Seria muito bom se o julgamento que ocorrerá nesta quarta-feira (4) no Supremo decidisse apenas o futuro de Lula.
Seria perfeito.
Eu, aqui na minha insignificância de cidadão brasileiro, não festejaria sua prisão nem lamentaria sua libertação. Francamente, como diria aquele antepassado da doce Marina Rui Barbosa, "pouco se me dá que claudique a onagra, o que me apraz é acicatá-la".

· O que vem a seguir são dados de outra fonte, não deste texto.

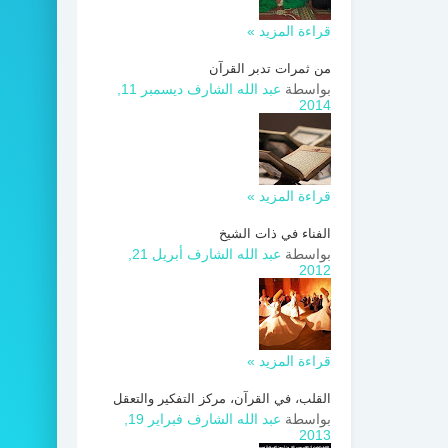
قراءة المزيد »
من ثمرات تدبر القرآن
بواسطة
عبد الله الشارف
ديسمبر 11,
2014
قراءة المزيد »
الفناء في ذات الشيخ
بواسطة
عبد الله الشارف
أبريل 21,
2012
قراءة المزيد »
القلب، في القرآن، مركز التفكير والتعقل
بواسطة
عبد الله الشارف
فبراير 19,
2013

Se você não entendeu o que pretendia dizer a velha Águia de Haia, ótimo. Era isso mesmo que ela queria. Na verdade, Rui Barbosa verteu para sua forma peculiar de se expressar o antigo ditado "pouco importa que a mula manque, o que eu quero é rosetar".
Era um galhofeiro, o bom Rui.
Pois, a mim, pouco se me dá o destino de Lula. Mas o que pode acontecer ao país, se ele for beneficiado com o habeas corpus, isso, sim, é grave. Porque abre um precedente. Lula pede para ser punido só depois da condenação em última instância e, se ele puder, todos poderão. Já há advogados que chamam essa possibilidade de "O princípio Lula".
Se você for pensar no mundo ideal, o princípio Lula não seria ruim. Afinal, uma nação que oferece inúmeras chances de recurso a um sentenciado é uma nação mais justa. É até óbvio: um réu que é condenado quatro vezes, por quatro tribunais diferentes, dificilmente será inocente. O percentual de cometimento de injustiças, nesta hipótese, é mínimo.
Mas esse é o mundo ideal, imaginado pelos sonhadores que escreveram a Constituição de 1988. Na prática, sobretudo na prática brasileira, esse elevado número de instâncias se transforma em garantia de impunidade para quem tem dinheiro. O réu apresenta recursos, embargos e apelações e vai estendendo a execução da pena até a prescrição do crime. Lógico que essa manobra só funciona para quem tem recursos para pagar advogados. Os pobres continuarão sendo atirados às masmorras sem maiores delongas – pobre não precisa de delonga.
Pense agora no Congresso Nacional. Cerca de metade daqueles deputados e senadores está implicada em alguma investigação, incluindo tipos como Aécio Neves e Renan Calheiros. Pense em Temer. Os amigos dele ou estão entrando, ou estão saindo da cadeia. Pense nos assassinos, nos estupradores, nos pedófilos e nos traficantes que atormentam o Brasil. Na quarta-feira, todos eles estarão torcendo e rezando para que Lula ganhe o habeas corpus. A liberdade de Lula equivale à liberdade de todos os bandidos com dinheiro do Brasil.
Há ainda outro fato que torna o dia 4 mais trágico: essa correção havia sido feita. O próprio STF já decidiu (duas vezes) a favor da prisão após a segunda instância. O Brasil havia avançado. E, devido à pressão dessa gente que citei acima, pode retroceder. Se o fizer, será bem para trás. Na direção das trevas.
A realidade é essa, digam o que quiserem os juristas, argumentem como bem entenderem os ministros togados. Eles não conseguirão disfarçar o que de fato vai acontecer com o Brasil, por mais latinório que usem, por mais que tergiversem, por mais que imitem o linguajar vetusto de Rui Barbosa. Aliás, se quiserem empregar alguma frase do velho, sugiro a seguinte:
"A justiça atrasada não é justiça; senão injustiça qualificada e manifesta".